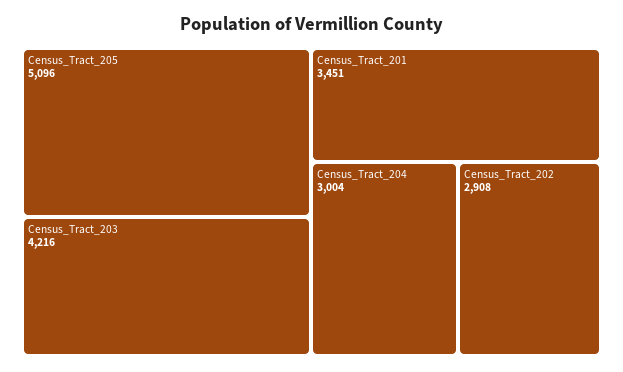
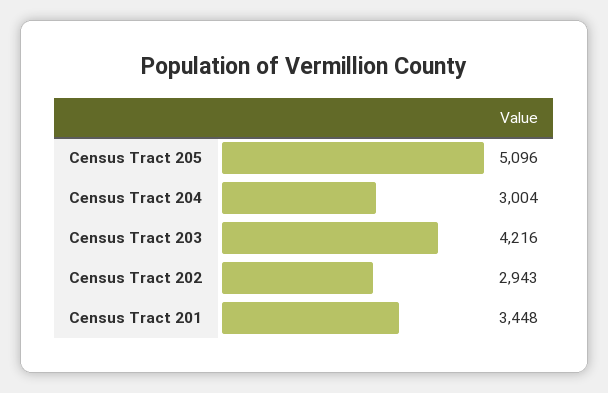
  {
    "Census_Tract_205": 5096,
    "Census_Tract_203": 4216,
-   "Census_Tract_201": 3451,
+   "Census_Tract_201": 3448,
    "Census_Tract_204": 3004,
-   "Census_Tract_202": 2908
+   "Census_Tract_202": 2943
  }

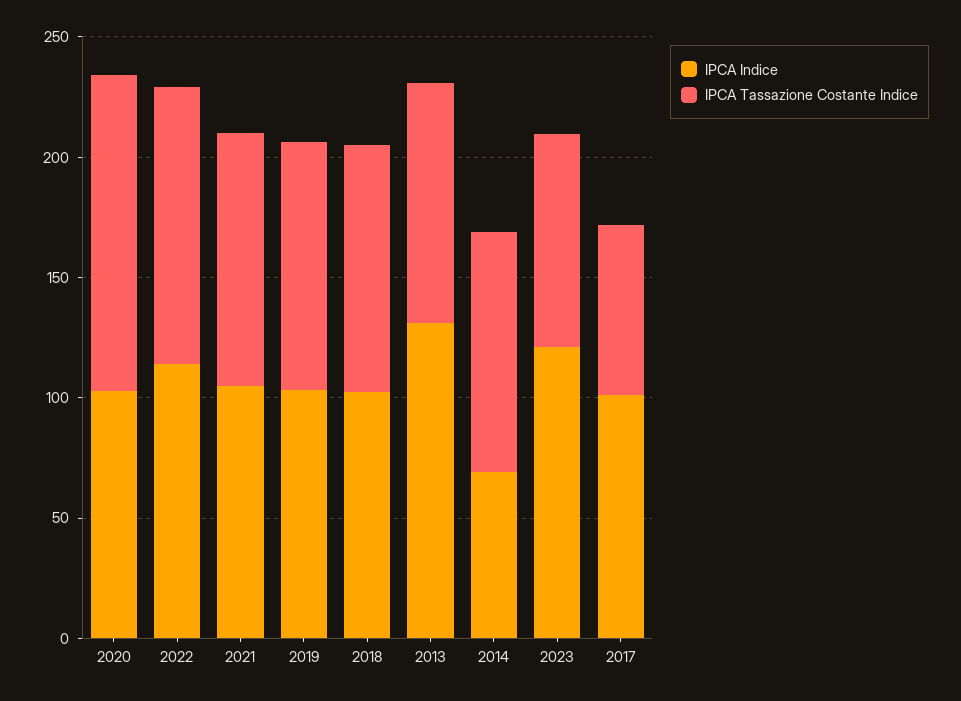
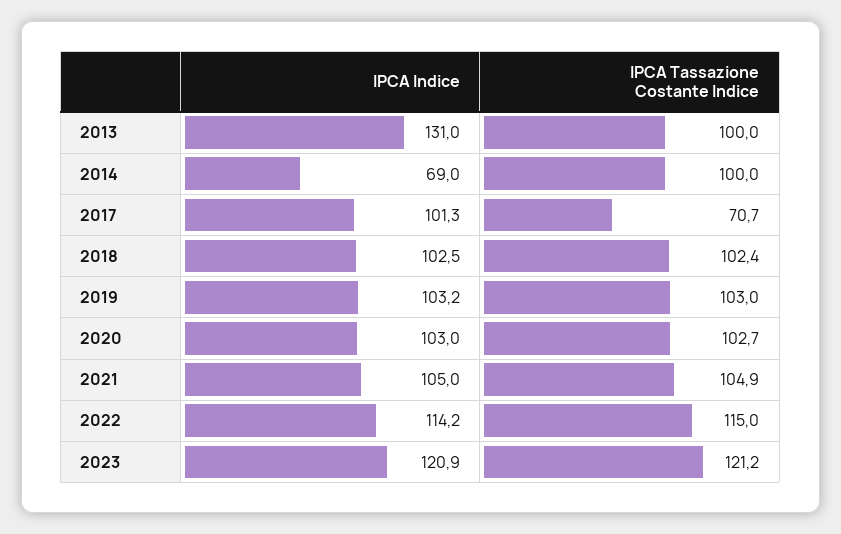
  {
    "IPCA Indice": {
      "2020": 103,
      "2022": 114.2,
      "2021": 105,
      "2019": 103.2,
      "2018": 102.5,
      "2013": 131,
      "2014": 69,
      "2023": 120.9,
      "2017": 101.3
    },
    "IPCA Tassazione Costante Indice": {
-     "2020": 130,
+     "2020": 102.7,
      "2022": 115,
      "2021": 104.9,
      "2019": 103,
      "2018": 102.4,
      "2013": 100,
      "2014": 100,
-     "2023": 90,
+     "2023": 121.2,
      "2017": 70.7
    }
  }

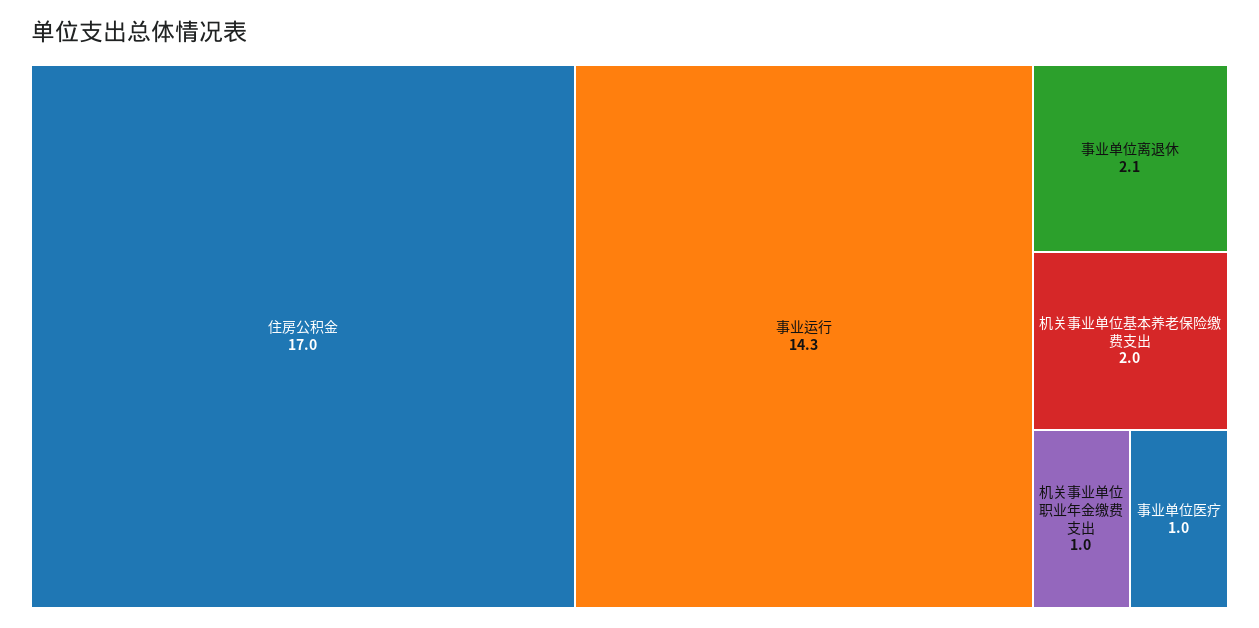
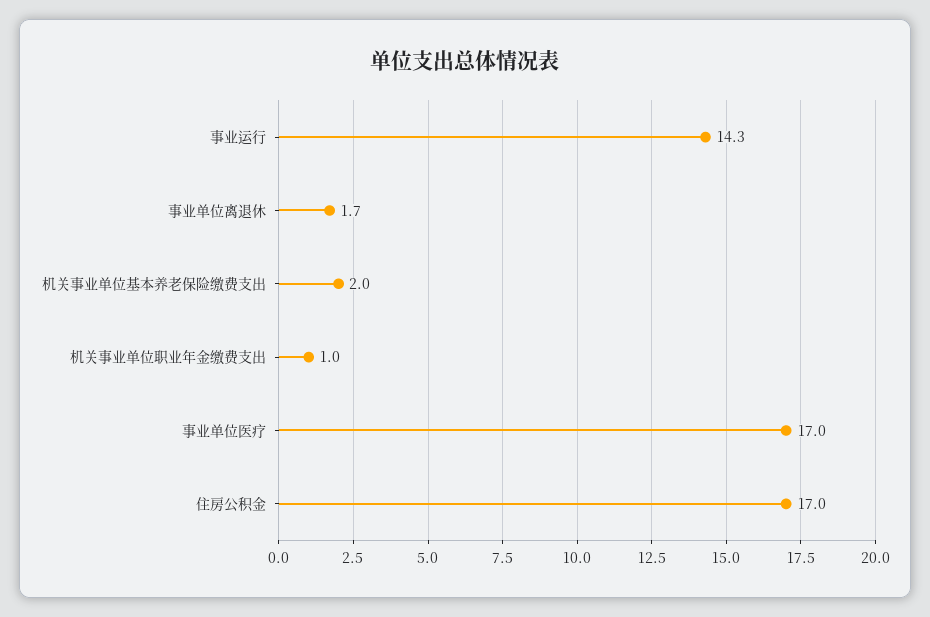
  {
    "住房公积金": 17,
    "事业运行": 14.3,
-   "事业单位离退休": 2.1,
+   "事业单位离退休": 1.7,
    "机关事业单位基本养老保险缴费支出": 2,
    "机关事业单位职业年金缴费支出": 1,
-   "事业单位医疗": 1
+   "事业单位医疗": 17
  }

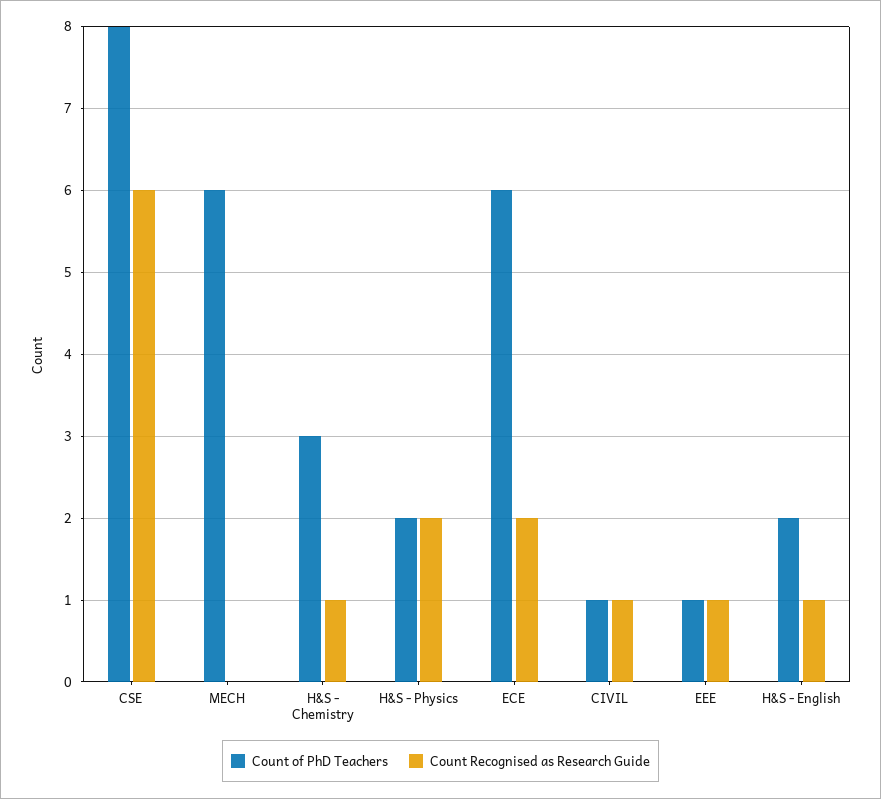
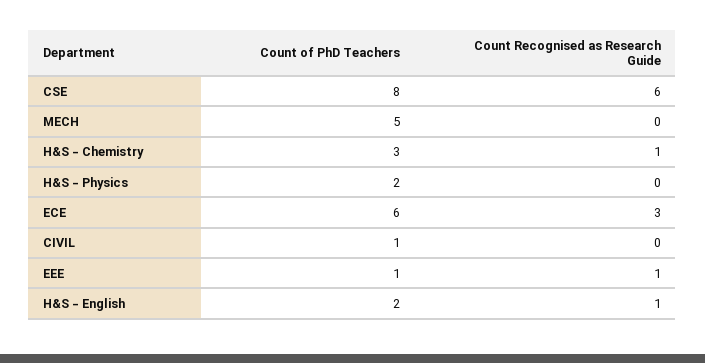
  {
    "Count of PhD Teachers": {
      "CSE": 8,
-     "MECH": 6,
+     "MECH": 5,
      "H&S - Chemistry": 3,
      "H&S - Physics": 2,
      "ECE": 6,
      "CIVIL": 1,
      "EEE": 1,
      "H&S - English": 2
    },
    "Count Recognised as Research Guide": {
      "CSE": 6,
      "MECH": 0,
      "H&S - Chemistry": 1,
-     "H&S - Physics": 2,
+     "H&S - Physics": 0,
-     "ECE": 2,
+     "ECE": 3,
-     "CIVIL": 1,
+     "CIVIL": 0,
      "EEE": 1,
      "H&S - English": 1
    }
  }

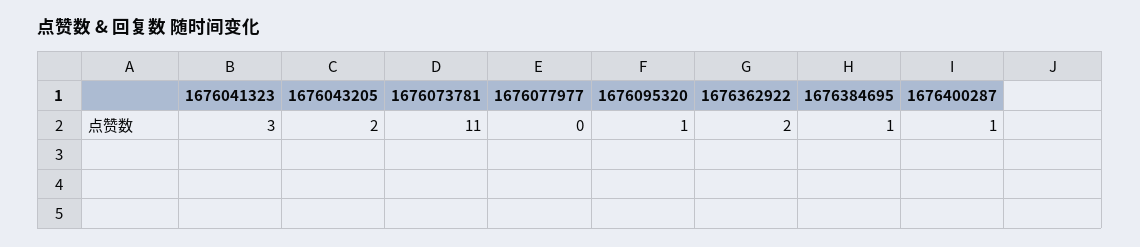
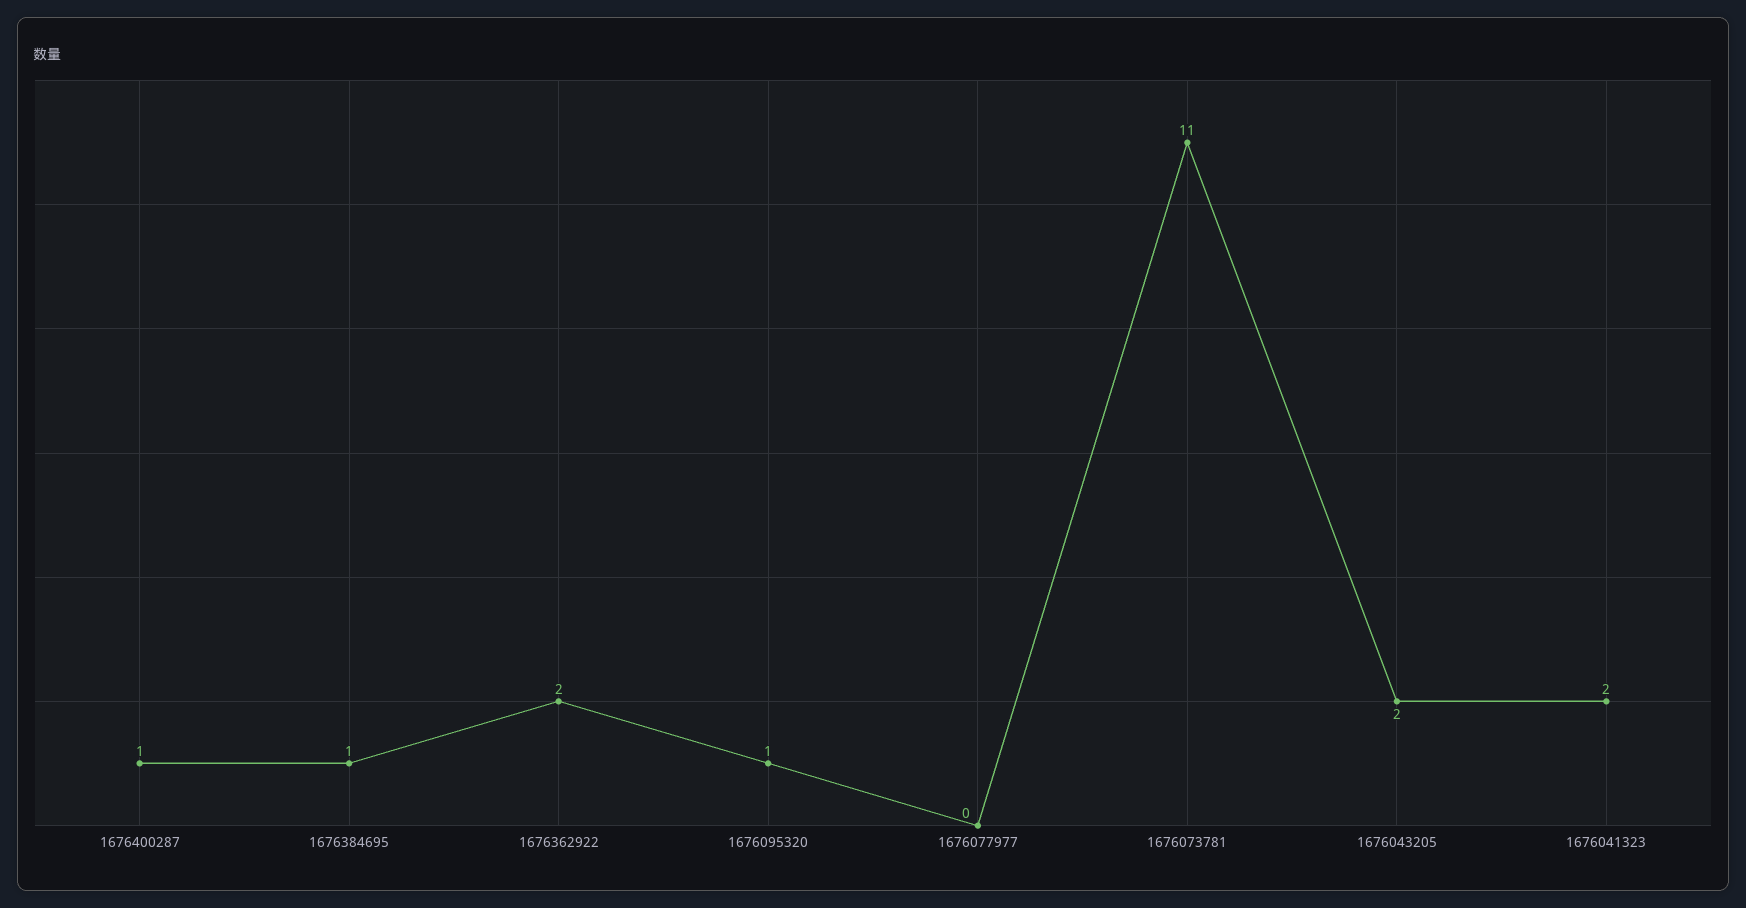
  {
-   "1676041323": 3,
+   "1676041323": 2,
    "1676043205": 2,
    "1676073781": 11,
    "1676077977": 0,
    "1676095320": 1,
    "1676362922": 2,
    "1676384695": 1,
    "1676400287": 1
  }

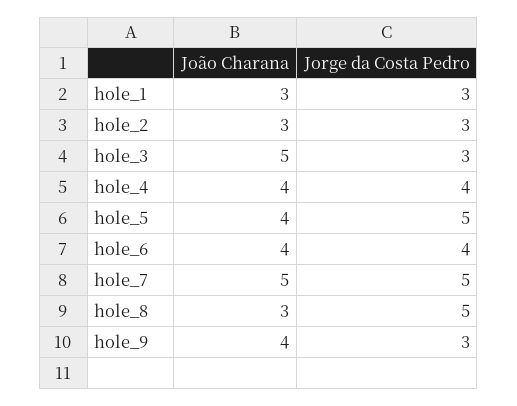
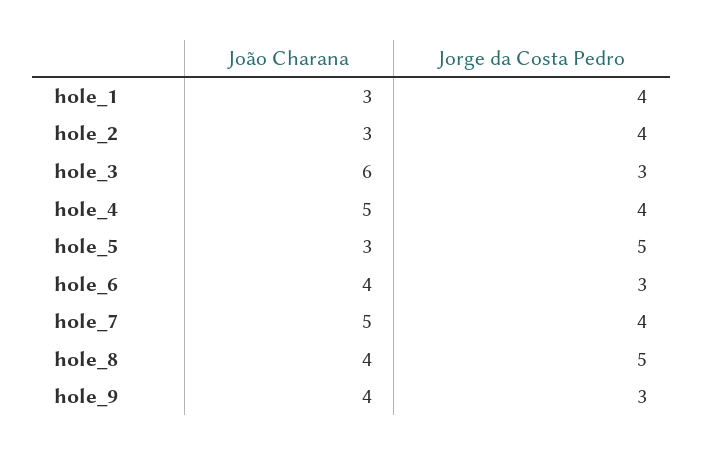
  {
    "João Charana": {
      "hole_1": 3,
      "hole_2": 3,
-     "hole_3": 5,
+     "hole_3": 6,
-     "hole_4": 4,
+     "hole_4": 5,
-     "hole_5": 4,
+     "hole_5": 3,
      "hole_6": 4,
      "hole_7": 5,
-     "hole_8": 3,
+     "hole_8": 4,
      "hole_9": 4
    },
    "Jorge da Costa Pedro": {
-     "hole_1": 3,
+     "hole_1": 4,
-     "hole_2": 3,
+     "hole_2": 4,
      "hole_3": 3,
      "hole_4": 4,
      "hole_5": 5,
-     "hole_6": 4,
+     "hole_6": 3,
-     "hole_7": 5,
+     "hole_7": 4,
      "hole_8": 5,
      "hole_9": 3
    }
  }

■ ■ ■ ■ ■ ■ ■

■ WHAT IS NEEDED ■
Repeat the material above in full and exactly, apart from the pictures.

■ SOLUTION BELOW ■
  {
    "Census_Tract_205": 5096,
    "Census_Tract_203": 4216,
-   "Census_Tract_201": 3451,
+   "Census_Tract_201": 3448,
    "Census_Tract_204": 3004,
-   "Census_Tract_202": 2908
+   "Census_Tract_202": 2943
  }

  {
    "IPCA Indice": {
      "2020": 103,
      "2022": 114.2,
      "2021": 105,
      "2019": 103.2,
      "2018": 102.5,
      "2013": 131,
      "2014": 69,
      "2023": 120.9,
      "2017": 101.3
    },
    "IPCA Tassazione Costante Indice": {
-     "2020": 130,
+     "2020": 102.7,
      "2022": 115,
      "2021": 104.9,
      "2019": 103,
      "2018": 102.4,
      "2013": 100,
      "2014": 100,
-     "2023": 90,
+     "2023": 121.2,
      "2017": 70.7
    }
  }

  {
    "住房公积金": 17,
    "事业运行": 14.3,
-   "事业单位离退休": 2.1,
+   "事业单位离退休": 1.7,
    "机关事业单位基本养老保险缴费支出": 2,
    "机关事业单位职业年金缴费支出": 1,
-   "事业单位医疗": 1
+   "事业单位医疗": 17
  }

  {
    "Count of PhD Teachers": {
      "CSE": 8,
-     "MECH": 6,
+     "MECH": 5,
      "H&S - Chemistry": 3,
      "H&S - Physics": 2,
      "ECE": 6,
      "CIVIL": 1,
      "EEE": 1,
      "H&S - English": 2
    },
    "Count Recognised as Research Guide": {
      "CSE": 6,
      "MECH": 0,
      "H&S - Chemistry": 1,
-     "H&S - Physics": 2,
+     "H&S - Physics": 0,
-     "ECE": 2,
+     "ECE": 3,
-     "CIVIL": 1,
+     "CIVIL": 0,
      "EEE": 1,
      "H&S - English": 1
    }
  }

  {
-   "1676041323": 3,
+   "1676041323": 2,
    "1676043205": 2,
    "1676073781": 11,
    "1676077977": 0,
    "1676095320": 1,
    "1676362922": 2,
    "1676384695": 1,
    "1676400287": 1
  }

  {
    "João Charana": {
      "hole_1": 3,
      "hole_2": 3,
-     "hole_3": 5,
+     "hole_3": 6,
-     "hole_4": 4,
+     "hole_4": 5,
-     "hole_5": 4,
+     "hole_5": 3,
      "hole_6": 4,
      "hole_7": 5,
-     "hole_8": 3,
+     "hole_8": 4,
      "hole_9": 4
    },
    "Jorge da Costa Pedro": {
-     "hole_1": 3,
+     "hole_1": 4,
-     "hole_2": 3,
+     "hole_2": 4,
      "hole_3": 3,
      "hole_4": 4,
      "hole_5": 5,
-     "hole_6": 4,
+     "hole_6": 3,
-     "hole_7": 5,
+     "hole_7": 4,
      "hole_8": 5,
      "hole_9": 3
    }
  }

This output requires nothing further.